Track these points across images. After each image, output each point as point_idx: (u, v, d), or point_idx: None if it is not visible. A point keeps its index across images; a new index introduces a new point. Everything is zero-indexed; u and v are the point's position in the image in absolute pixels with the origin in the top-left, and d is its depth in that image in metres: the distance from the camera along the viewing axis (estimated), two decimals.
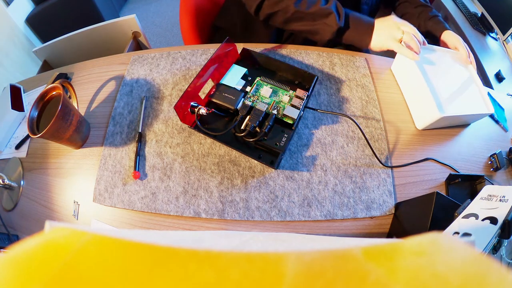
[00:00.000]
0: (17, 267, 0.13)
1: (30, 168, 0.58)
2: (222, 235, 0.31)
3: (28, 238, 0.14)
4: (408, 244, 0.16)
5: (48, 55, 1.06)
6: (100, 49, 1.05)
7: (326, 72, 0.67)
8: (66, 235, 0.15)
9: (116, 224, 0.51)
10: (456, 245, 0.15)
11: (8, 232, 0.53)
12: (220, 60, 0.58)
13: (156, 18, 2.01)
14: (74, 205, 0.53)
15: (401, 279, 0.13)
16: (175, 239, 0.24)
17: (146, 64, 0.68)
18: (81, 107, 0.63)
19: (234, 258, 0.15)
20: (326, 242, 0.29)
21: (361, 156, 0.56)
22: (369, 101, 0.63)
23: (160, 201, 0.51)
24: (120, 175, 0.54)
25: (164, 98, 0.63)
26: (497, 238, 0.32)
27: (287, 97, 0.56)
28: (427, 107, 0.56)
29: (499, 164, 0.56)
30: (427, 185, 0.55)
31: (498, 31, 1.13)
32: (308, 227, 0.50)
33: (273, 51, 0.70)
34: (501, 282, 0.12)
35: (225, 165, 0.54)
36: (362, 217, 0.51)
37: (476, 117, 0.61)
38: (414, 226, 0.45)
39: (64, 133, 0.52)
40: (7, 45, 1.35)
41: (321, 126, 0.59)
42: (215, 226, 0.50)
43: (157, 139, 0.57)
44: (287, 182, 0.53)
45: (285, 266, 0.14)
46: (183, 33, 0.87)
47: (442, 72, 0.62)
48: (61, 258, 0.13)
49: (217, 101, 0.55)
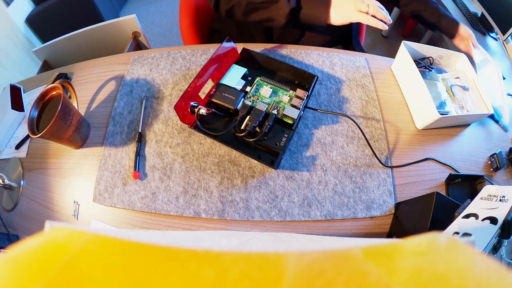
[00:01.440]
0: (17, 267, 0.13)
1: (30, 168, 0.58)
2: (222, 235, 0.31)
3: (28, 238, 0.14)
4: (408, 244, 0.16)
5: (48, 55, 1.06)
6: (100, 49, 1.05)
7: (326, 72, 0.67)
8: (66, 235, 0.15)
9: (116, 224, 0.51)
10: (456, 245, 0.15)
11: (8, 232, 0.53)
12: (220, 60, 0.58)
13: (156, 18, 2.01)
14: (74, 205, 0.53)
15: (401, 279, 0.13)
16: (175, 239, 0.24)
17: (146, 64, 0.68)
18: (81, 107, 0.63)
19: (234, 258, 0.15)
20: (326, 242, 0.29)
21: (361, 156, 0.56)
22: (369, 101, 0.63)
23: (160, 201, 0.51)
24: (120, 175, 0.54)
25: (164, 98, 0.63)
26: (497, 238, 0.32)
27: (287, 97, 0.56)
28: (427, 107, 0.56)
29: (499, 164, 0.56)
30: (427, 185, 0.55)
31: (498, 31, 1.13)
32: (308, 227, 0.50)
33: (273, 51, 0.70)
34: (501, 282, 0.12)
35: (225, 165, 0.54)
36: (362, 217, 0.51)
37: (476, 117, 0.61)
38: (414, 226, 0.45)
39: (64, 133, 0.52)
40: (7, 45, 1.35)
41: (321, 126, 0.59)
42: (215, 226, 0.50)
43: (157, 139, 0.57)
44: (287, 182, 0.53)
45: (285, 266, 0.14)
46: (182, 33, 0.87)
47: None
48: (61, 258, 0.13)
49: (217, 101, 0.55)
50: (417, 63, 0.64)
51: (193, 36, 0.86)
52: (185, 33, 0.86)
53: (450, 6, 1.29)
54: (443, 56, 0.67)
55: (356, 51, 0.78)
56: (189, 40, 0.86)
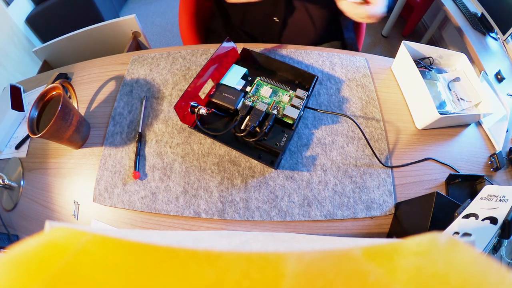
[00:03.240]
0: (17, 267, 0.13)
1: (30, 168, 0.58)
2: (222, 235, 0.31)
3: (28, 238, 0.14)
4: (408, 244, 0.16)
5: (48, 55, 1.06)
6: (100, 49, 1.05)
7: (326, 72, 0.67)
8: (66, 235, 0.15)
9: (116, 224, 0.51)
10: (456, 245, 0.15)
11: (8, 232, 0.53)
12: (220, 60, 0.58)
13: (156, 18, 2.01)
14: (74, 205, 0.53)
15: (401, 279, 0.13)
16: (175, 239, 0.24)
17: (146, 64, 0.68)
18: (81, 107, 0.63)
19: (234, 258, 0.15)
20: (326, 242, 0.29)
21: (361, 156, 0.56)
22: (369, 101, 0.63)
23: (160, 201, 0.51)
24: (120, 175, 0.54)
25: (164, 98, 0.63)
26: (497, 238, 0.32)
27: (287, 97, 0.56)
28: (427, 107, 0.56)
29: (499, 164, 0.56)
30: (427, 185, 0.55)
31: (498, 31, 1.13)
32: (308, 227, 0.50)
33: (273, 51, 0.70)
34: (501, 282, 0.12)
35: (225, 165, 0.54)
36: (362, 217, 0.51)
37: (476, 117, 0.61)
38: (414, 226, 0.45)
39: (64, 133, 0.52)
40: (7, 45, 1.35)
41: (321, 126, 0.59)
42: (215, 226, 0.50)
43: (157, 139, 0.57)
44: (287, 182, 0.53)
45: (285, 266, 0.14)
46: (181, 32, 0.87)
47: None
48: (61, 258, 0.13)
49: (217, 101, 0.55)
50: (417, 63, 0.64)
51: (192, 36, 0.86)
52: (184, 32, 0.86)
53: (450, 6, 1.29)
54: (443, 56, 0.67)
55: (353, 49, 0.78)
56: (188, 40, 0.86)
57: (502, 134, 0.61)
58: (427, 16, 1.84)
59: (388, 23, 1.83)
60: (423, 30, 1.88)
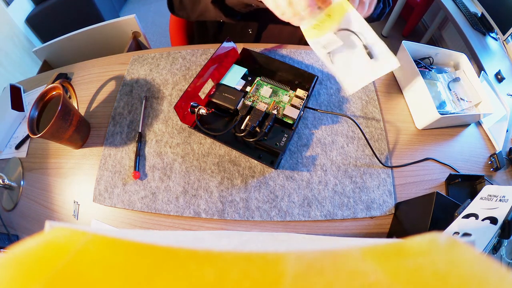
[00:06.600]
0: (17, 267, 0.13)
1: (30, 168, 0.58)
2: (222, 235, 0.31)
3: (28, 238, 0.14)
4: (408, 244, 0.16)
5: (48, 55, 1.06)
6: (100, 49, 1.05)
7: (326, 72, 0.67)
8: (66, 235, 0.15)
9: (116, 224, 0.51)
10: (456, 245, 0.15)
11: (8, 232, 0.53)
12: (220, 60, 0.58)
13: (156, 18, 2.01)
14: (74, 205, 0.53)
15: (401, 279, 0.13)
16: (175, 239, 0.24)
17: (146, 64, 0.68)
18: (81, 107, 0.63)
19: (234, 258, 0.15)
20: (326, 242, 0.29)
21: (361, 156, 0.56)
22: (369, 101, 0.63)
23: (160, 201, 0.51)
24: (120, 175, 0.54)
25: (164, 98, 0.63)
26: (497, 238, 0.32)
27: (287, 97, 0.56)
28: (427, 107, 0.56)
29: (499, 164, 0.56)
30: (427, 185, 0.55)
31: (498, 31, 1.13)
32: (308, 227, 0.50)
33: (273, 51, 0.70)
34: (501, 282, 0.12)
35: (225, 165, 0.54)
36: (362, 217, 0.51)
37: (476, 117, 0.61)
38: (414, 226, 0.45)
39: (64, 133, 0.52)
40: (7, 45, 1.35)
41: (321, 126, 0.59)
42: (215, 226, 0.50)
43: (157, 139, 0.57)
44: (287, 182, 0.53)
45: (285, 266, 0.14)
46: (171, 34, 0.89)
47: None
48: (62, 258, 0.13)
49: (217, 101, 0.55)
50: (417, 63, 0.64)
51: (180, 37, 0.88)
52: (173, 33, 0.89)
53: (450, 6, 1.29)
54: (443, 56, 0.67)
55: None
56: (176, 41, 0.89)
57: (502, 134, 0.61)
58: (427, 16, 1.84)
59: (388, 23, 1.83)
60: (423, 30, 1.88)
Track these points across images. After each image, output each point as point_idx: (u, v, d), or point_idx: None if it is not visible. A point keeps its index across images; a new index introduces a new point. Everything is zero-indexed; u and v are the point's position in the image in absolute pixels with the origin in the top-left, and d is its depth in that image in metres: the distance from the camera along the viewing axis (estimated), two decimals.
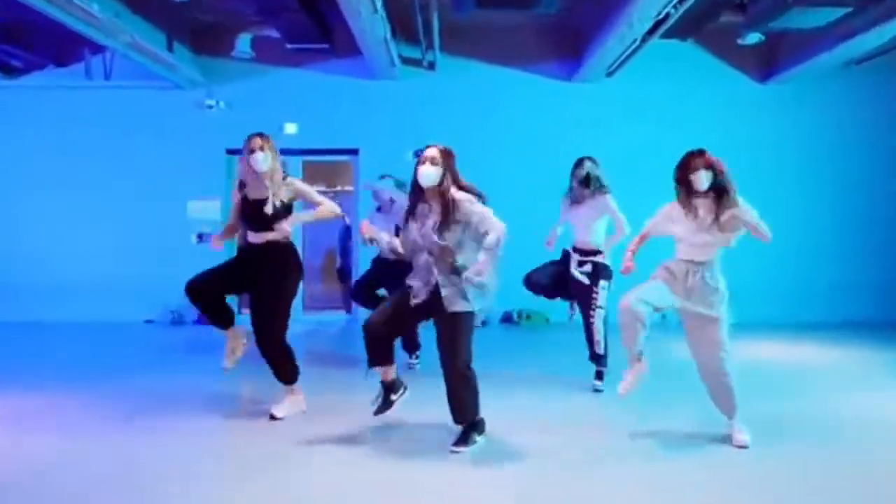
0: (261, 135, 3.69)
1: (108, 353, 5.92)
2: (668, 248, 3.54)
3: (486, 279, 3.11)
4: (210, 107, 7.50)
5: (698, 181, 3.29)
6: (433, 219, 3.15)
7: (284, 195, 3.64)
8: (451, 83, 7.56)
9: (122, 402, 4.07)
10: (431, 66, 7.38)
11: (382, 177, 5.15)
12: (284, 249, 3.68)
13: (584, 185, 4.35)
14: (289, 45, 6.74)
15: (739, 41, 5.88)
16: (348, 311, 7.87)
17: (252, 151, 3.60)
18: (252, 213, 3.64)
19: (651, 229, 3.60)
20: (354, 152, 7.67)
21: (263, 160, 3.59)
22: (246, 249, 3.77)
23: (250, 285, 3.67)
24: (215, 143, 7.54)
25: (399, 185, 4.94)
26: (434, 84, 7.55)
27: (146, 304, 7.49)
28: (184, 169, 7.55)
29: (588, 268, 4.33)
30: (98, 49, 7.34)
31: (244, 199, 3.69)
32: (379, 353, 3.27)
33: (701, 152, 3.33)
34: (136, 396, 4.20)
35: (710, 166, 3.30)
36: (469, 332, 3.18)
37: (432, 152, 3.19)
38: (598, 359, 4.37)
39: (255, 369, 4.01)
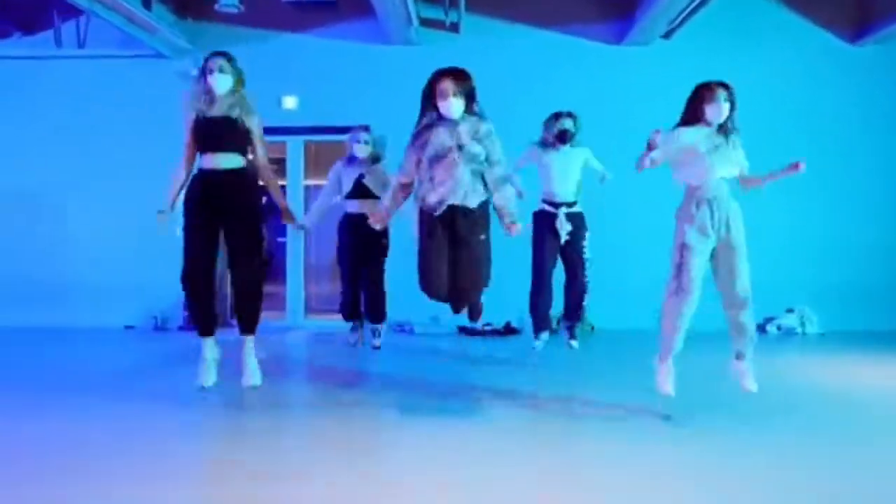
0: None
1: (85, 361, 5.05)
2: None
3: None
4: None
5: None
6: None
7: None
8: (477, 48, 6.44)
9: (96, 415, 3.48)
10: (455, 27, 6.38)
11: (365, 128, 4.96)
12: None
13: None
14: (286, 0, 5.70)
15: None
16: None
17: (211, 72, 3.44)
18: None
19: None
20: (365, 130, 6.55)
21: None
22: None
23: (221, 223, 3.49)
24: None
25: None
26: (458, 49, 6.41)
27: (126, 308, 6.53)
28: (167, 150, 6.47)
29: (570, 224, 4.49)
30: (69, 13, 6.41)
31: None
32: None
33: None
34: (112, 409, 3.57)
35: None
36: (489, 246, 3.28)
37: (449, 85, 3.28)
38: (578, 316, 4.59)
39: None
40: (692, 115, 3.27)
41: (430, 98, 3.28)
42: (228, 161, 3.45)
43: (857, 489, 2.55)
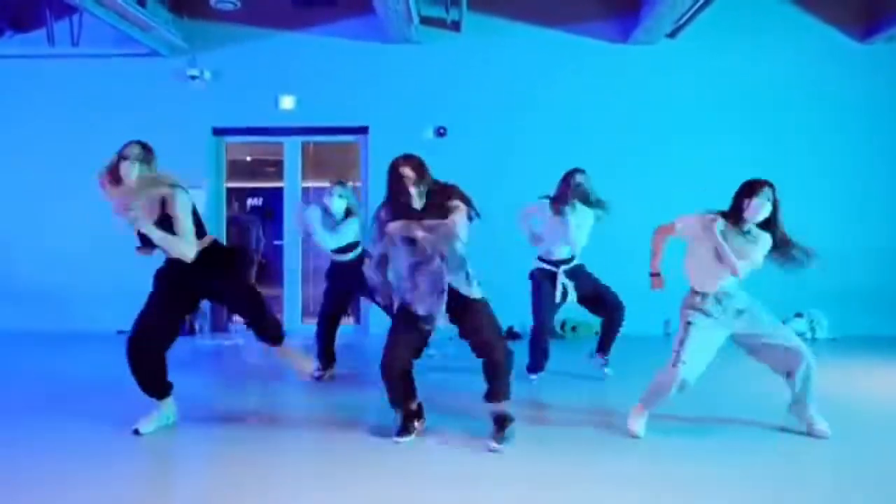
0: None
1: (77, 367, 4.98)
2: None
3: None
4: (193, 77, 6.36)
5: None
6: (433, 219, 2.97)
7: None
8: (479, 47, 6.32)
9: (88, 423, 3.42)
10: (456, 26, 6.21)
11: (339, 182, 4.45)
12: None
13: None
14: None
15: None
16: (357, 320, 6.68)
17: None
18: None
19: None
20: (364, 131, 6.47)
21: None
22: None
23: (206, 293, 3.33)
24: (200, 121, 6.44)
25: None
26: (459, 48, 6.33)
27: (118, 312, 6.33)
28: (163, 151, 6.24)
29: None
30: (63, 10, 6.28)
31: None
32: (404, 390, 3.17)
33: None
34: (103, 417, 3.51)
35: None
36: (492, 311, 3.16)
37: (409, 173, 3.00)
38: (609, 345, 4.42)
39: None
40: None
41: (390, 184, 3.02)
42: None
43: (860, 495, 2.53)
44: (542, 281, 4.29)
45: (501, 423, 3.09)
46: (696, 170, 6.04)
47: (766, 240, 3.06)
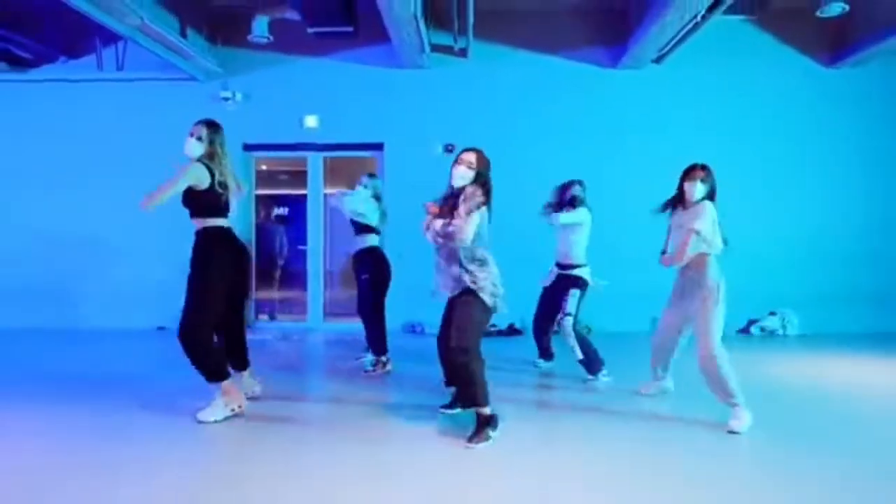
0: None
1: (119, 361, 5.38)
2: None
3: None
4: (226, 99, 7.03)
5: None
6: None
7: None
8: (484, 72, 6.98)
9: (131, 414, 3.72)
10: (463, 53, 6.81)
11: (370, 175, 4.95)
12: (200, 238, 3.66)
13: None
14: (310, 30, 6.22)
15: (819, 13, 5.17)
16: None
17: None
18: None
19: None
20: (379, 147, 7.12)
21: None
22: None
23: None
24: (232, 138, 6.87)
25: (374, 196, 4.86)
26: (466, 73, 6.98)
27: (159, 310, 7.02)
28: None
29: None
30: (110, 39, 6.97)
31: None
32: (457, 376, 3.31)
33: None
34: (145, 407, 3.84)
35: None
36: (478, 313, 3.18)
37: (470, 157, 3.26)
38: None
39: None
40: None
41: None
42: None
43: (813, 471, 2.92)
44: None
45: (479, 424, 3.17)
46: (676, 179, 6.65)
47: (706, 207, 3.54)
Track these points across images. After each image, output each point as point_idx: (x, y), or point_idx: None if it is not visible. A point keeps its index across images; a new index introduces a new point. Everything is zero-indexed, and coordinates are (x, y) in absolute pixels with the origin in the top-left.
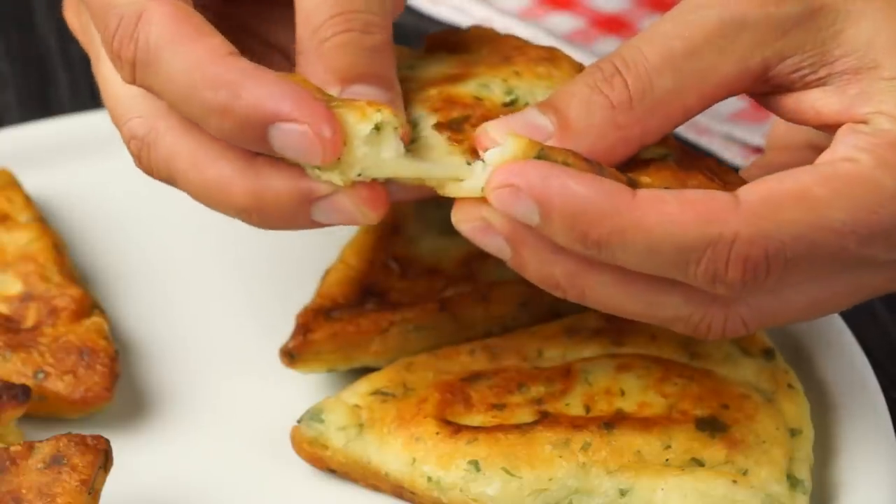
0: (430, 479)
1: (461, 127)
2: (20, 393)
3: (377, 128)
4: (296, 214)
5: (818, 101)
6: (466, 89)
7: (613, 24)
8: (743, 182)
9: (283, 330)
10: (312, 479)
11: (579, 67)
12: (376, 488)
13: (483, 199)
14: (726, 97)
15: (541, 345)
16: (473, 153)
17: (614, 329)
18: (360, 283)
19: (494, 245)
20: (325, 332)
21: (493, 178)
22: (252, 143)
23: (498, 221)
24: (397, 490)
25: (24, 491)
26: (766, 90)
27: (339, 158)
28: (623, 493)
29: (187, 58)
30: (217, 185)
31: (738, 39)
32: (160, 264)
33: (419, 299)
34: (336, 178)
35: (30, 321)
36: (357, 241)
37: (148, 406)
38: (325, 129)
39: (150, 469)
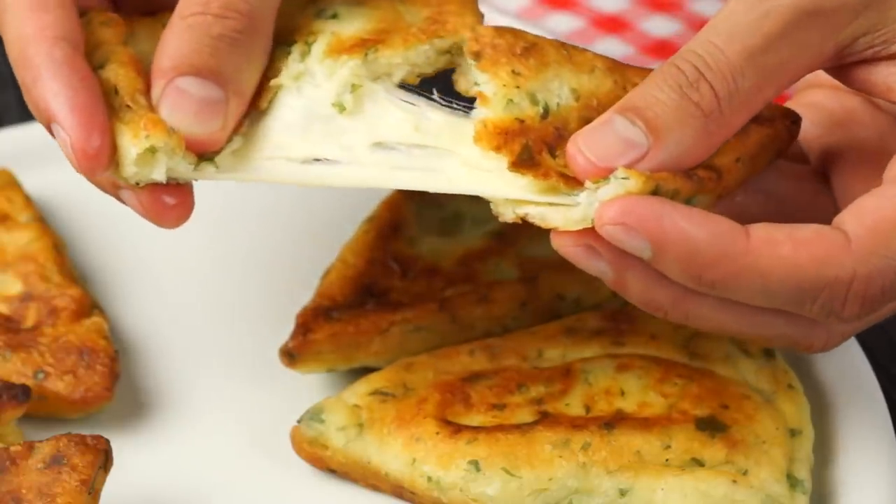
0: (430, 479)
1: (533, 160)
2: (20, 393)
3: (151, 150)
4: (112, 192)
5: (890, 77)
6: (502, 112)
7: (613, 24)
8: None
9: (283, 330)
10: (312, 479)
11: (557, 43)
12: (376, 488)
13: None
14: (797, 80)
15: (541, 345)
16: (565, 180)
17: (614, 329)
18: (360, 283)
19: (596, 268)
20: (325, 332)
21: (603, 214)
22: (47, 127)
23: (604, 248)
24: (397, 490)
25: (24, 491)
26: (836, 65)
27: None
28: (623, 493)
29: (18, 29)
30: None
31: (813, 29)
32: (160, 264)
33: (419, 299)
34: (119, 176)
35: (30, 321)
36: (357, 240)
37: (148, 406)
38: (90, 145)
39: (150, 469)
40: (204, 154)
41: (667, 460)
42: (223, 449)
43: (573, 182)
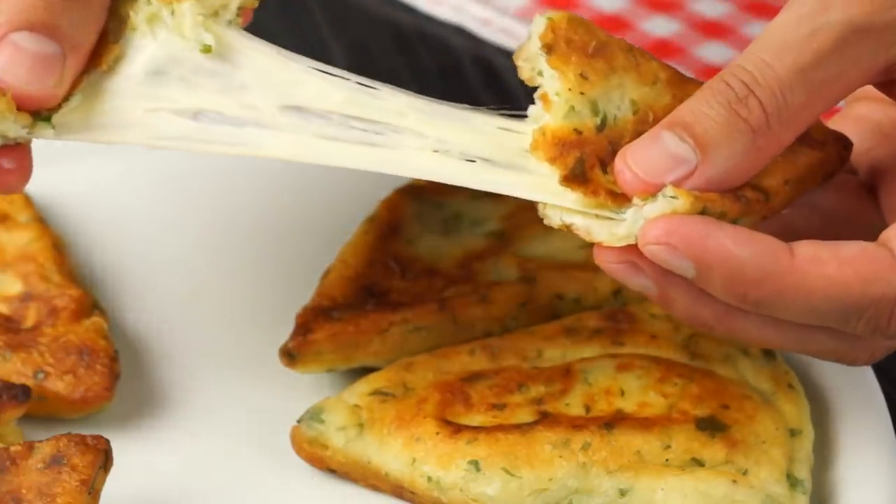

> **How to complete this task**
Set down only the lines above that fall between the line holding "15: (739, 41, 5.88)" and the line holding "26: (434, 84, 7.55)", inclusive, keeping each exact.

> **Exercise result**
15: (739, 41, 5.88)
16: (348, 311, 7.87)
17: (252, 151, 3.60)
18: (252, 213, 3.64)
19: (651, 229, 3.60)
20: (354, 152, 7.67)
21: (263, 160, 3.59)
22: (246, 249, 3.77)
23: (250, 285, 3.67)
24: (215, 143, 7.54)
25: (399, 185, 4.94)
26: (434, 84, 7.55)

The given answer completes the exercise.